Gouri Shankar Ghosh, who had a prolonged stint with UNICEF and was the former executive director of WSSCC, Geneva, showered praise on the initiative of Sulabh to tap the pond water as one of its sources. He was referring to the experience at Madhusudankati in West Midnapore district where a massive pond on almost a five bigha stretch has been converted as the major source of water for the latest water treatment plant developed, funded and being run by Sulabh.
“This is a unique initiative and both the state and central governments must work together to help Sulabh fan out its reach further into the remote areas of the country to provide relief to the villagers,” felt Ghosh who stressed on the need for rainwater harvesting as well.

The situation in Bihar
According to Dr AK Ghosh, HoD (Research) of Mahavir Cancer Hospital, Government of Bihar, footprint of arsenic which, at one point of time, was mainly present in the eastern part of the country, has made its presence felt in Punjab and some of the states in the south and been progressing rapidly. Referring to the situation in Bihar where out of 38 districts, 18 have been struck with this deadly menace, Dr Ghosh regretted that most of the mitigation strategies have so far failed because of lack of proper human intervention.

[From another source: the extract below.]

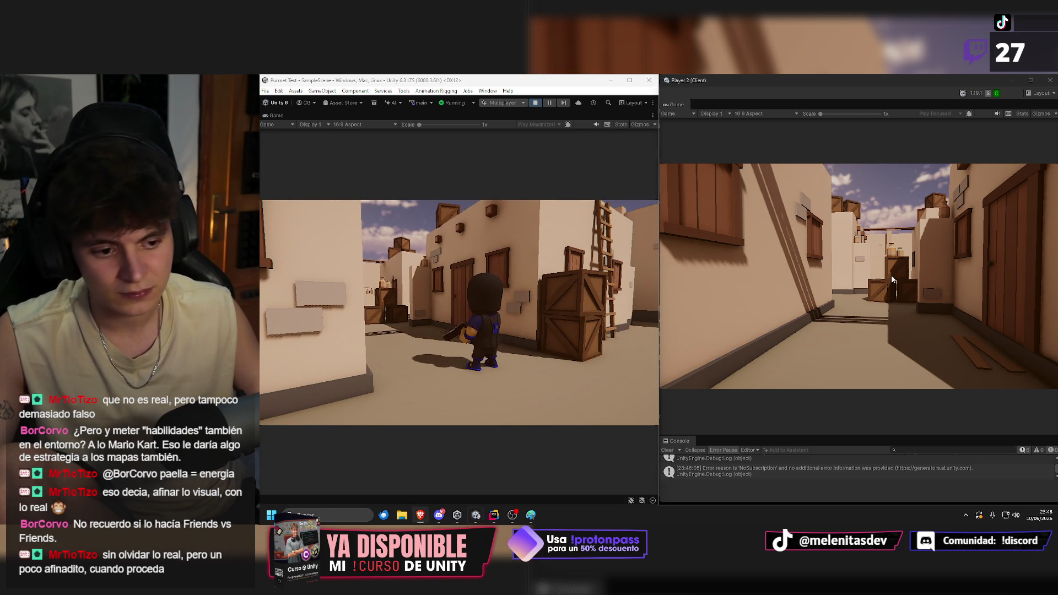
{"action": "left_click", "coordinate": [873, 281]}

Detailing the gravity of the situation, Dr Ghosh said that incidence of gall bladder cancer from arsenic has been rising sharply in Bihar and a large number of patients getting admitted to Mahavir Cancer Hospital in Patna have shown symptoms of arsenicosis and a majority of them are females. One of the worst affected districts in Bihar is Buxar where arsenic contamination has been found to be as high as 1906 microgram per litre, several notches higher than the permissible limit. Buxur is followed by Bhagalpur and Patna; it has been noticed that the southern side of the Ganga basin has been the worst hit by arsenic and the same has been spreading fast.   

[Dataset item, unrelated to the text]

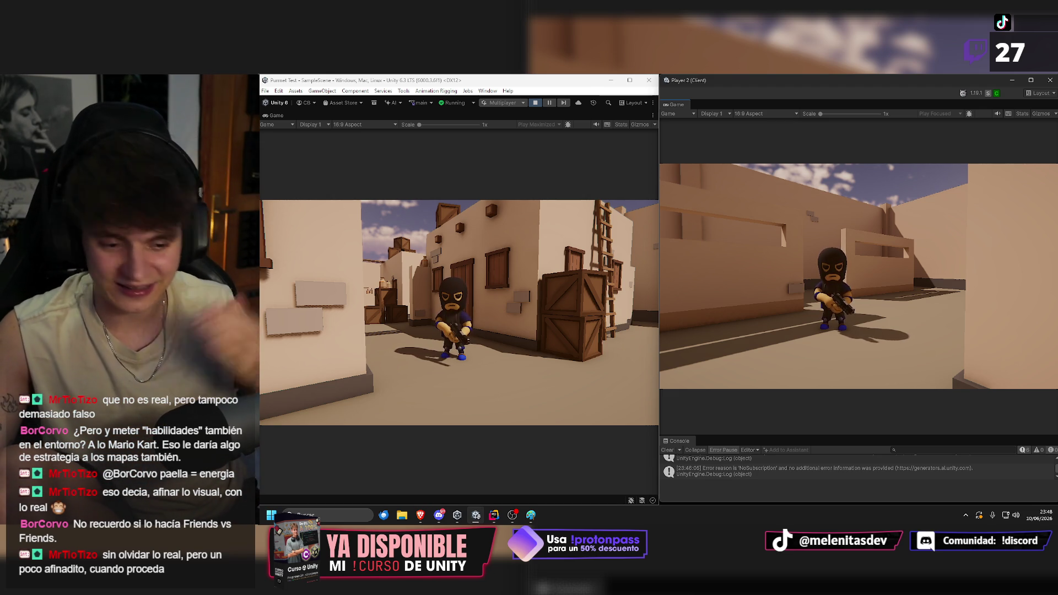
{"action": "key", "text": "w"}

Dr S P Sinha Roy, chairman of Centre for Ground Water Studies, sounded a note of caution against harvesting pond water all the time, especially during the dry season as the in-take of sand poses a threat during that period. And secondly, areas where a high degree of iron concentration is visible, are found to be prone to arsenic contamination.
Among others Dr Chandreyee Ghosh, Hijli Inspiration, Dr D N Guha Mazumdar, Director, DNGM Research Foundation, Abha Kumar, Senior Vice President, SISSO, Dr Tarit Roy Chowdhury, Director, School of Environmental Studies, Jadavpur University, spoke at the seminar.